## BEGIN DOCUMENT PASSAGE
Post by CedarWaxWing » Sun Sep 23, 2018 4:47 pm

hdas wrote:
Wed Aug 08, 2018 9:52 am
Hi All,
I have a very specific question: Has anybody seen evidence (real track record) that tail risk strategies work?

Context:
- The most interesting type of strategy involves using part of your portfolio to buy 'insurance' in the form of long out of the money options that would explode in value if a deep correction happens. The interesting part (see video linked) is that said insurance allows you leverage your equity portion.
- I'm really curious to see how this has performed overtime, specially considering that really bad events don't happen very often. However we do have sporadic episodes of exploding volatility (2011, Aug 2015, Feb 2018)
- One likely scenario is that when its said and done, the cost of the insurance + the manager fees erode most of the added value.

Video Explanation: https://youtu.be/LyGtiiGBEc8

Finally, here is a chart https://yhoo.it/2OQoz1b of YTD with the performance of VTI (Total Stock Market ETF), TAIL (Meb Faber Cambria product for tail protection ETF) and (HTUS - Blair Hull tactical allocation ETF). We can see that these particular implementations fail to really do well in times of stress (here comparing performance during the recent correction, not ytd)
## END DOCUMENT PASSAGE
## BEGIN COLLECTED DATA
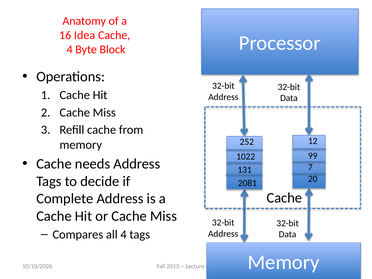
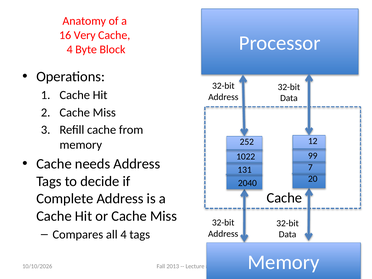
Idea: Idea -> Very
2081: 2081 -> 2040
## END COLLECTED DATA
REQUIREMENTS:
(a) Using the forum post on tail risk strategies, decide whether each statement agrees with it. For each, answer yes or no and quote the words that settle it: (i) The "insurance" is bought as long out-of-the-money options. (ii) The poster says really bad market events happen often. (iii) The charted implementations are described as doing well in times of stress.
(b) In the forum post on tail risk strategies, why might these strategies end up adding little value?
(c) Write what comes next in the forum post on tail risk strategies, picking up after its last sentence.

THE REPLIES:
(a)
(i) Yes: "long out of the money options that would explode in value if a deep correction happens"
(ii) No: "really bad events don't happen very often"
(iii) No: "these particular implementations fail to really do well in times of stress"

(b) The cost of the insurance plus the manager fees may erode most of the added value.

(c)
Cheers, :greedy

Note:
Kindly abstain from unsubstantiated opinions or on liner bogle-truisms.
I don't know much about these hedge products... but the video explanation looks to be like a simple, slick video graphic of how they want you to view what they do, with no factual information. No better than a late night tv ad my Alex Trebek selling life insurance with no physical required, guaranteed to accept your application.

Anything of that nature strikes me as something to stay away from, unless I can find accolades about the idea or product by smart people with no agenda, nothing to earn by the sale of that product. No reason to think their graphic has anything to do with facts.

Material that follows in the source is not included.